Talk summary: Individuals with epilepsy, particularly those with uncontrolled epilepsy, are at a much greater risk of premature death than those without. In fact, the standardized mortality ratio in those with epilepsy is between 2 and 3. In the UK, the most common cause of epilepsy-related death is due to Sudden Unexpected Death in Epilepsy (SUDEP), which accounts for up to one-fifth of deaths in some series. SUDEP is more common in those with frequent convulsive seizures (particularly nocturnal seizures) and in those with drug-resistant epilepsy. While the causes of SUDEP are unknown, the most commonly suggested underlying mechanisms are cardiac arrhythmias, respiratory depression and “cerebral shutdown.” Because no preventative measures currently exist, an understanding of SUDEP risk factors, potential mechanisms and the effectiveness of preventative measures is essential. To this end, there are a multitude of opportunities available in the field of SUDEP research and these opportunities will be interactively discussed during the presentation.

National Association of Medical Examiners position paper: Recommendations for the investigation and certification of deaths in people with epilepsy

Sudden unexpected death of an individual with epilepsy can pose a challenge to death investigators, as most deaths are unwitnessed, and the individual is commonly found dead in bed.
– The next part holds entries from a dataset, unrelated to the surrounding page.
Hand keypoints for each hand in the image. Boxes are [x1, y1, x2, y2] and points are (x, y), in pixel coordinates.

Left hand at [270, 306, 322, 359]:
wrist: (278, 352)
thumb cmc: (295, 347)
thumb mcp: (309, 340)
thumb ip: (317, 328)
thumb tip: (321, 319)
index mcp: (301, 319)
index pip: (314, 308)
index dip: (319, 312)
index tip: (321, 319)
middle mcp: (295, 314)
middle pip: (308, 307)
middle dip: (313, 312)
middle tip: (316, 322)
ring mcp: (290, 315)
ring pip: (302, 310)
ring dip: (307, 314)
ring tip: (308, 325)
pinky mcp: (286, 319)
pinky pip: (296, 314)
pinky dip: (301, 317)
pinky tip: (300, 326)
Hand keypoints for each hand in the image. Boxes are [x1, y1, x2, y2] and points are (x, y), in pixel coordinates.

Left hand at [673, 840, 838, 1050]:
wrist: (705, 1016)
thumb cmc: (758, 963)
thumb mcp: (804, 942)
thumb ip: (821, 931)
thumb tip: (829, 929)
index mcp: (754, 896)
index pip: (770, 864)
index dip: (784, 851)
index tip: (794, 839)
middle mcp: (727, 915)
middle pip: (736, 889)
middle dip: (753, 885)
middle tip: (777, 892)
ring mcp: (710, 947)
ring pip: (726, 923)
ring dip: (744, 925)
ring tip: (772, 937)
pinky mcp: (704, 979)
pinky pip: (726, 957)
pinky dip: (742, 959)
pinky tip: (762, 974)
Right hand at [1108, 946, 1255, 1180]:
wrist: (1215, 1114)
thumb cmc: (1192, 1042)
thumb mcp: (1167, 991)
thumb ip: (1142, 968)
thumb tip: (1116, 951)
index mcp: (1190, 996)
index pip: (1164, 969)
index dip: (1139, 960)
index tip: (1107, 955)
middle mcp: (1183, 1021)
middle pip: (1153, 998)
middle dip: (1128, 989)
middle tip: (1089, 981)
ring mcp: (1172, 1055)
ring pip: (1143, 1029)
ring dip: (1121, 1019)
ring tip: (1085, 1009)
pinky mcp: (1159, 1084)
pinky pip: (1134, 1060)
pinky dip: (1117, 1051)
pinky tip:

Anatomic findings (eg, tongue/lip bite) are commonly absent and of varying specificity, thereby limiting the evidence to implicate epilepsy as a cause of or contributor to death. Thus it is likely that death certificates significantly underrepresent the true number of deaths in which epilepsy was a factor.

To address this, members of the National Association of Medical Examiners, North American SUDEP Registry, Epilepsy Foundation SUDEP Institute, American Epilepsy Society, and the Centers for Disease Control and Prevention constituted an expert panel to generate evidence-based recommendations for the practice of death investigation and autopsy, toxicological analysis, interpretation of autopsy and toxicology findings, and death certification to improve the precision of death certificate data available for public health surveillance of epilepsy-related deaths.

The recommendations provided in this paper are intended to assist medical examiners, coroners, and death investigators when a sudden unexpected death in a person with epilepsy is encountered.